■ **DOCUMENT**:
« Personne pour mener l’enquête »: la justice belge s’avoue incapable de poursuivre les cybercriminels

Les affaires de piratages informatiques et autres arnaques en ligne se retrouvent le plus souvent classées sans suite. Une situation déplorable dont notre justice ne se cache pas mais se défend, en invoquant le manque de moyens, humains comme matériels.

3 janvier 2021. Un drame financier. Brigitte G. découvre son compte bancaire à sec. Des pirates informatiques l’ont siphonné. Montant du préjudice : 115.000 euros. Après avoir porté plainte auprès de la police, qui a dressé un PV et l’a transmis au parquet, cette victime de cyberattaque connaîtra rapidement la décision de justice qui la concerne.

En effet, un mois seulement s’écoule avant qu’elle ne reçoive le courrier du ministère public l’informant que son dossier a été classé sans suite. Une issue on ne peut plus habituelle pour ce genre de criminalité technique, que le ministère justifie par le manque de personnel et de ressources.

« Les capacités d’enquête des services de police sont limitées. La capacité dont ils disposent ne permet pas de mener l’enquête nécessaire pour engager des poursuites contre le(s) suspect(s) dans ce dossier », peut lire l’intéressée dans la notification.

Impunité pour les cybercriminels ?

Outre le peu de considération que semble accorder notre État aux cybervictimes, la réalité judiciaire belge semble laisser les cybercriminels sévir en toute impunité. De 2019 à 2020, seules 4 affaires sur cent ont été citées devant des tribunaux. Et pour cause, 69% des affaires de criminalité informatique sont classées sans suite. Or, cette impossibilité de poursuivre de tels méfaits ne peut qu’encourager les cybercriminels à (continuer de) s’attaquer aux citoyens belges.

■ **CONSIGNE 1**: Convertissez en tableau Markdown à deux colonnes, « N° » et « Ligne », la partie des lignes de données ci-dessous qui commence par la ligne contenant "family: Diapensiaceae" et s'étend jusqu'à la dernière de ces lignes, bornes incluses. Numérotez chaque ligne, et laissez de côté les images ainsi que les lignes vides.

Extrait du jeu de données:
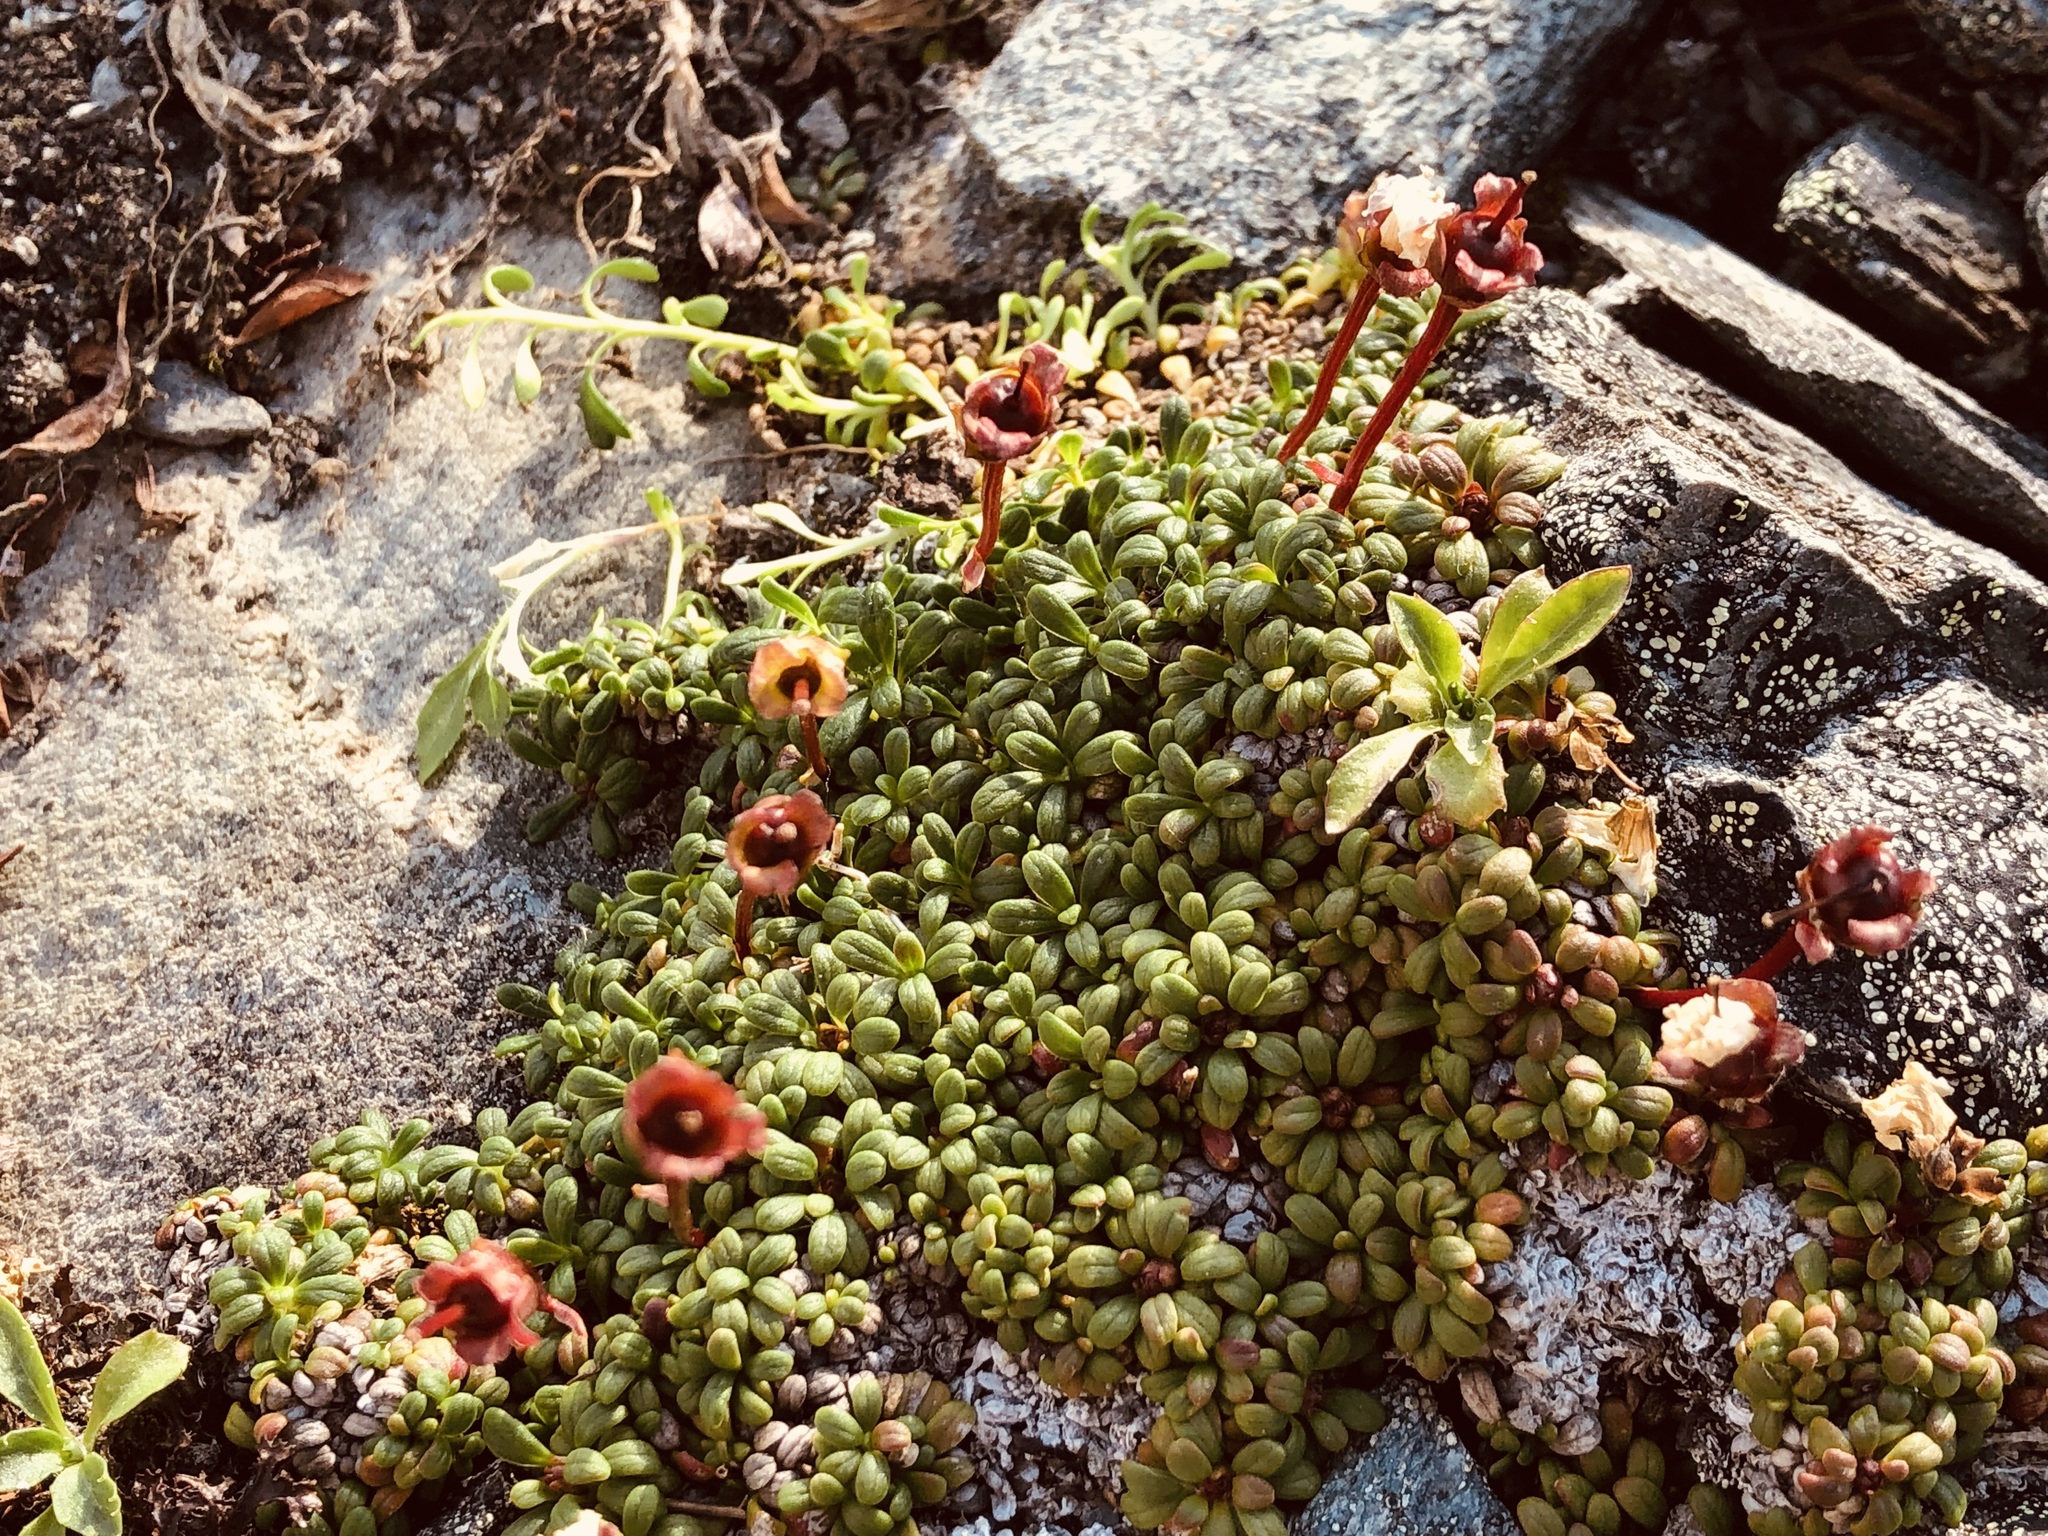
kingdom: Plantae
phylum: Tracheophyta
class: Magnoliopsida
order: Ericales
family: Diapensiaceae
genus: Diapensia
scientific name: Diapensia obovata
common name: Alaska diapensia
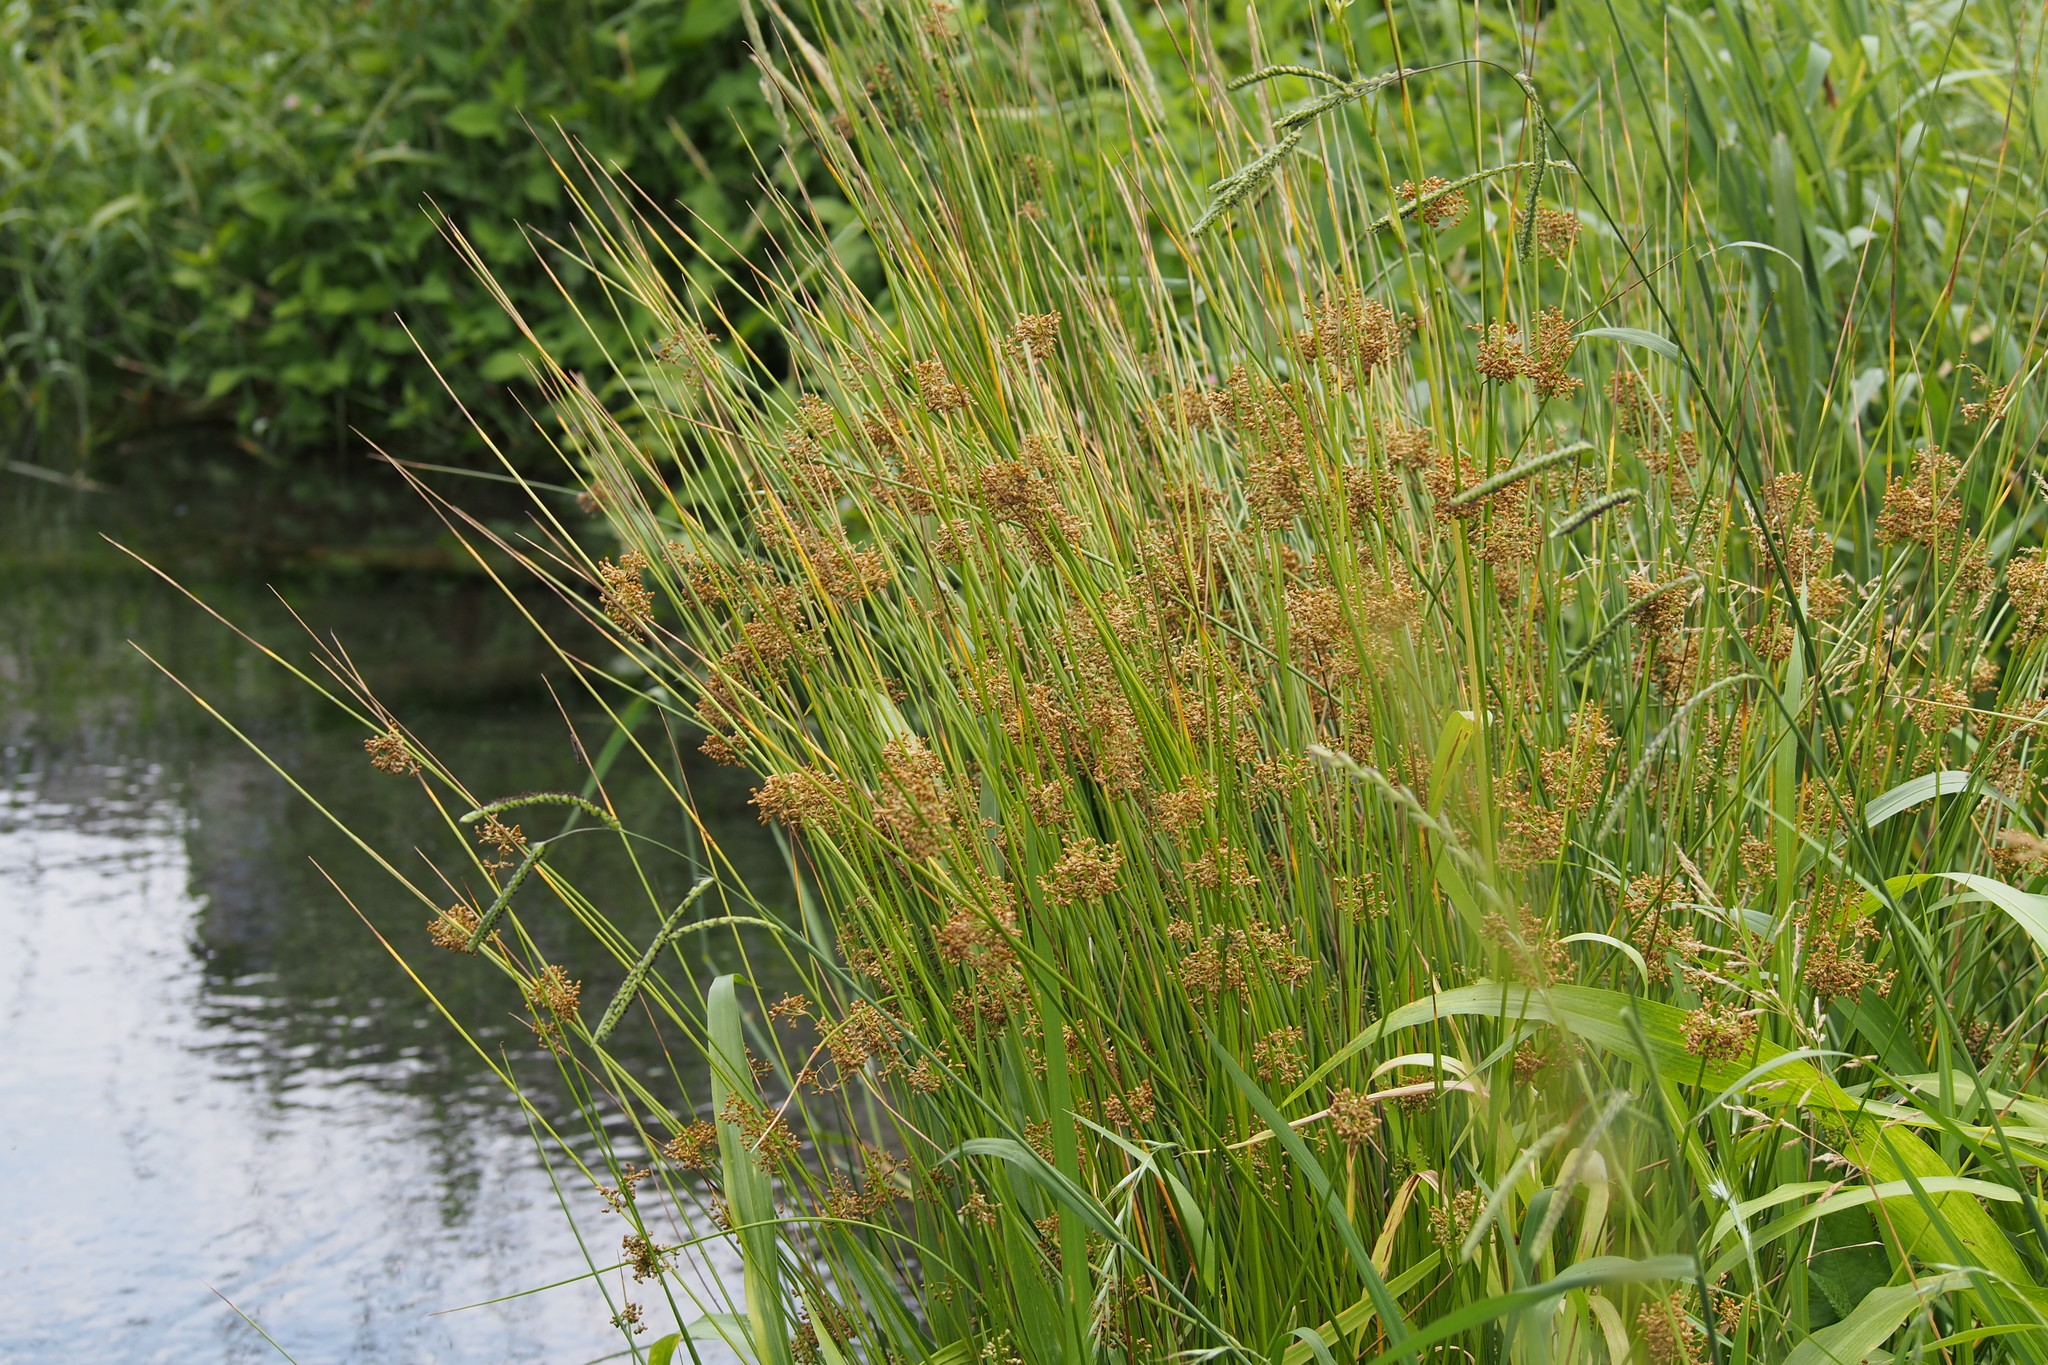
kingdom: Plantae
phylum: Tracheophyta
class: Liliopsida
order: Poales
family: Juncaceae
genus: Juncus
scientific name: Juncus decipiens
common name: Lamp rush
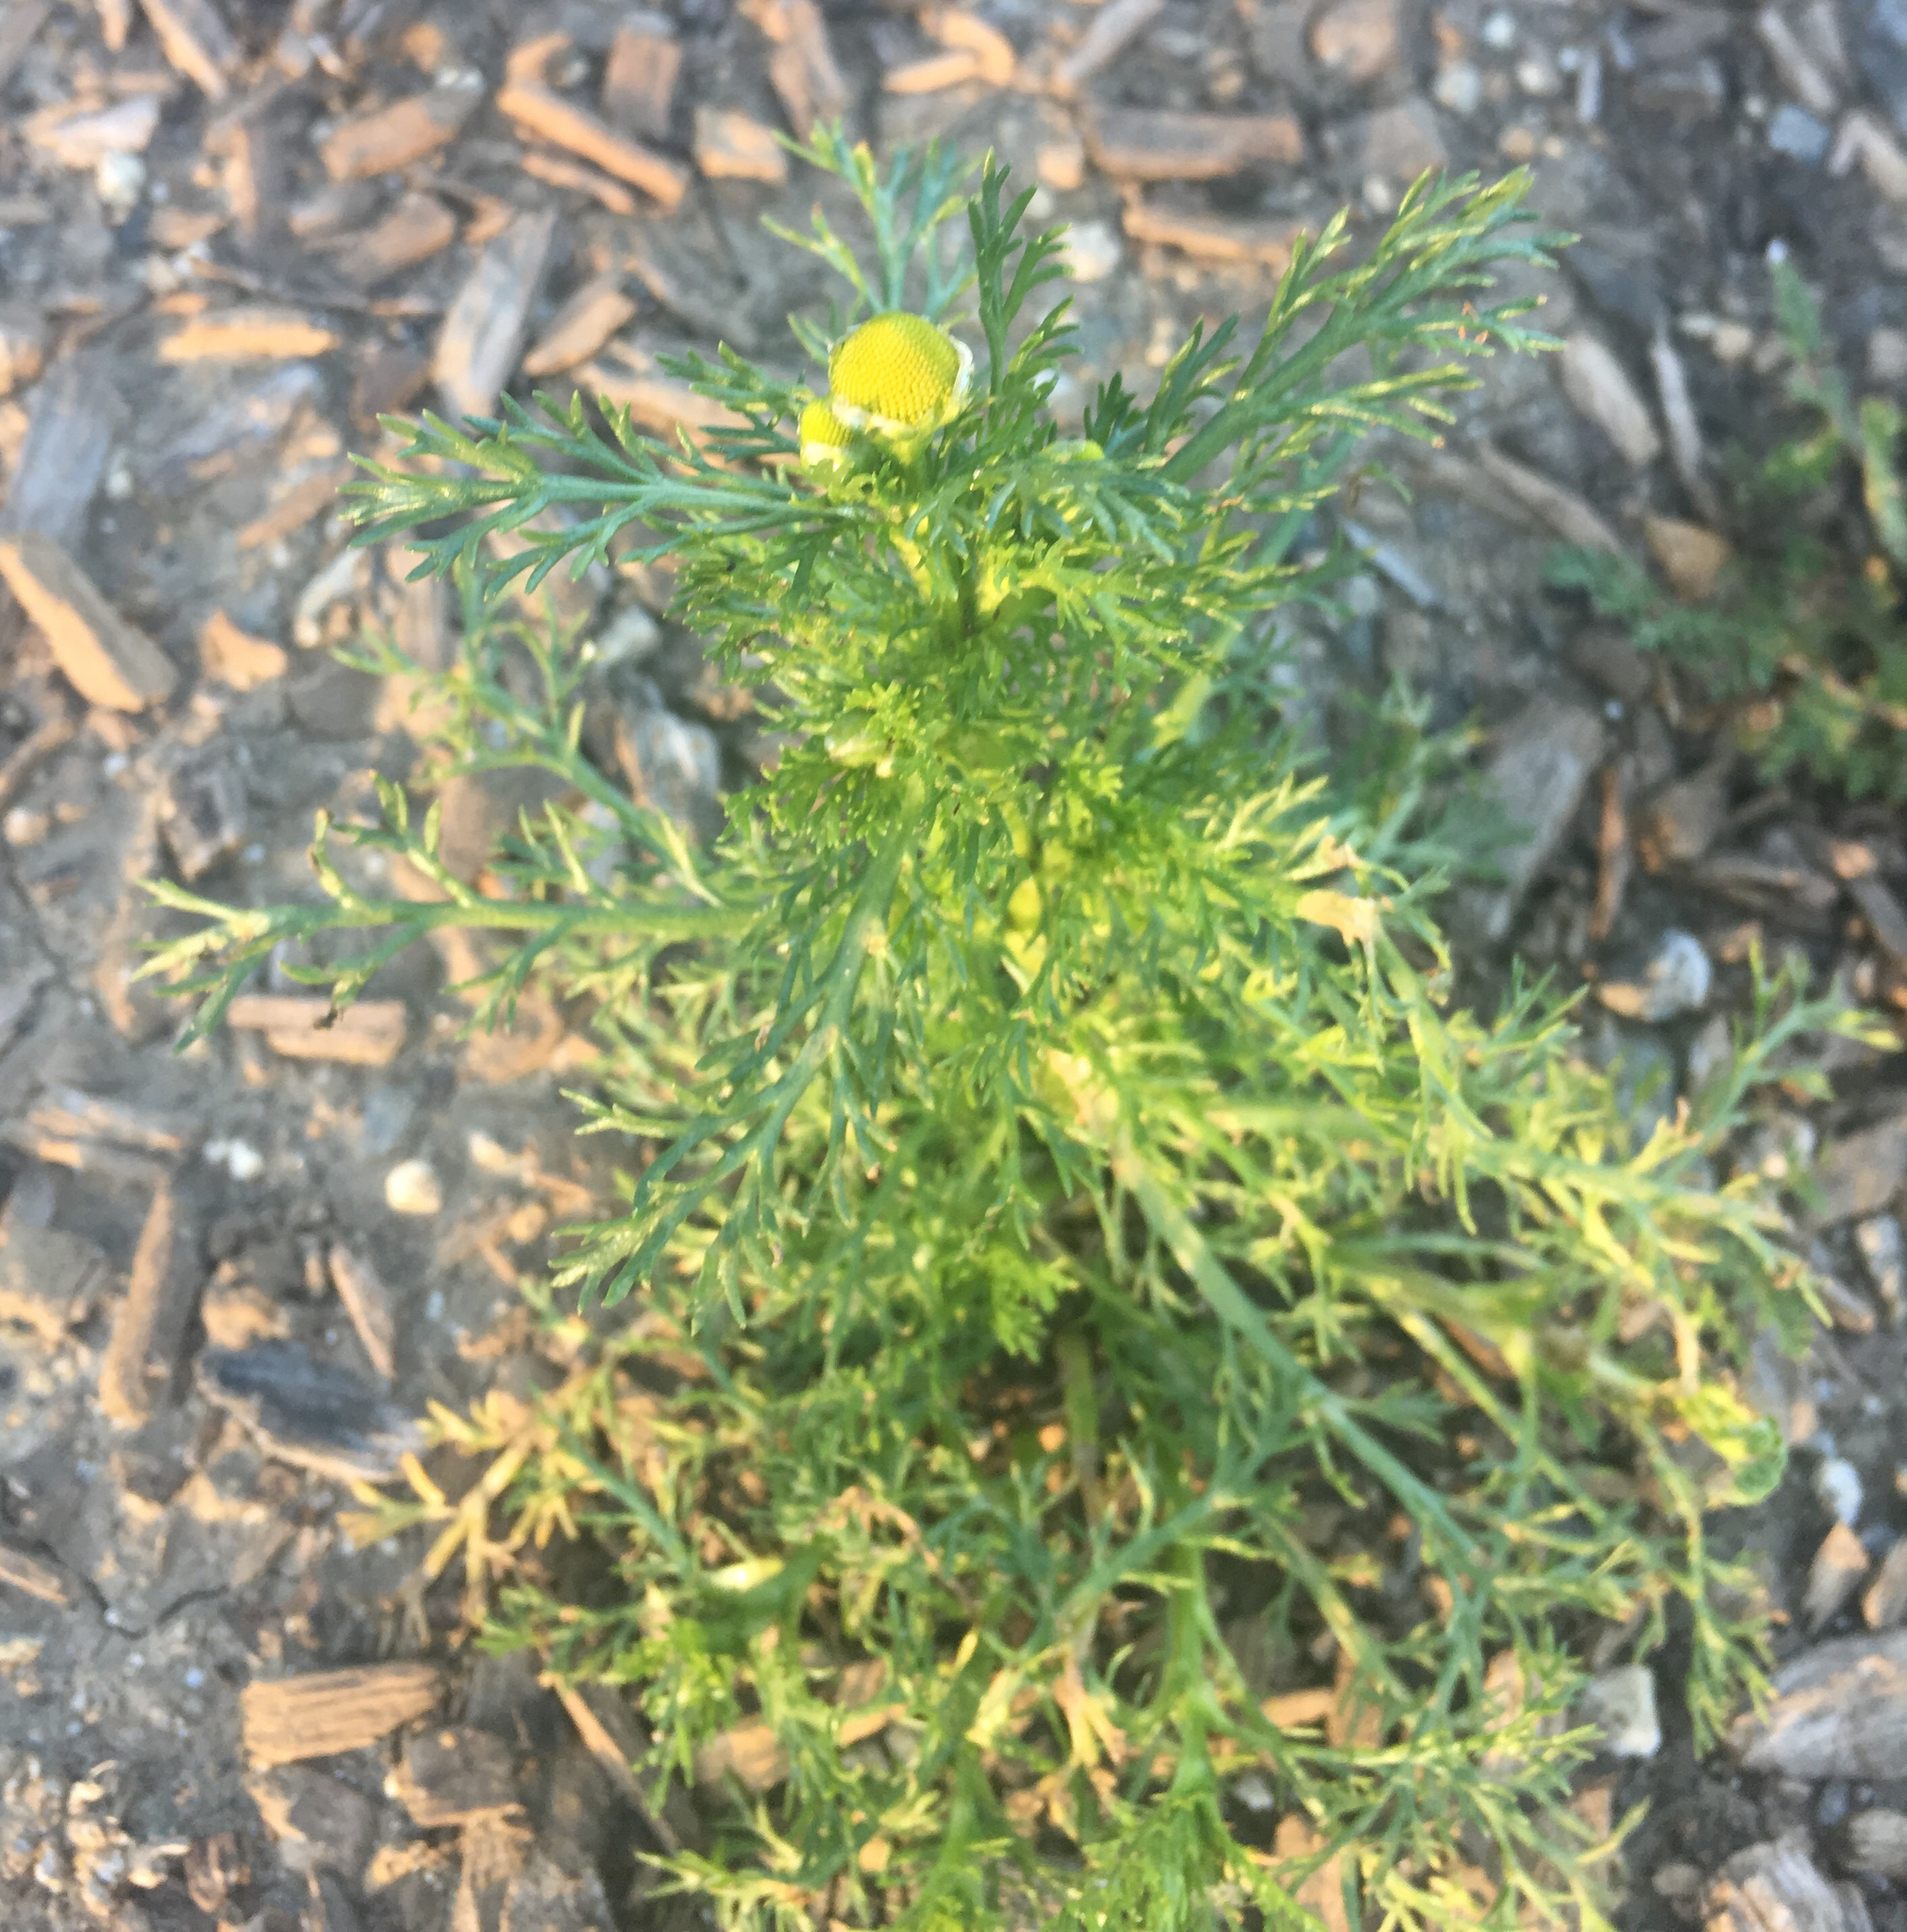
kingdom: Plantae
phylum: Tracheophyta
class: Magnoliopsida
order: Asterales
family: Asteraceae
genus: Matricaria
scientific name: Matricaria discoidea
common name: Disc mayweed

■ **CONSIGNE 2**: D'après le document, quelle part des affaires de criminalité informatique est classée sans suite ?

■ **CORRIGÉ 1**:
| N° | Ligne |
|---|---|
| 1 | family: Diapensiaceae |
| 2 | genus: Diapensia |
| 3 | scientific name: Diapensia obovata |
| 4 | common name: Alaska diapensia |
| 5 | kingdom: Plantae |
| 6 | phylum: Tracheophyta |
| 7 | class: Liliopsida |
| 8 | order: Poales |
| 9 | family: Juncaceae |
| 10 | genus: Juncus |
| 11 | scientific name: Juncus decipiens |
| 12 | common name: Lamp rush |
| 13 | kingdom: Plantae |
| 14 | phylum: Tracheophyta |
| 15 | class: Magnoliopsida |
| 16 | order: Asterales |
| 17 | family: Asteraceae |
| 18 | genus: Matricaria |
| 19 | scientific name: Matricaria discoidea |
| 20 | common name: Disc mayweed |

■ **CORRIGÉ 2**: 69 % des affaires de criminalité informatique sont classées sans suite.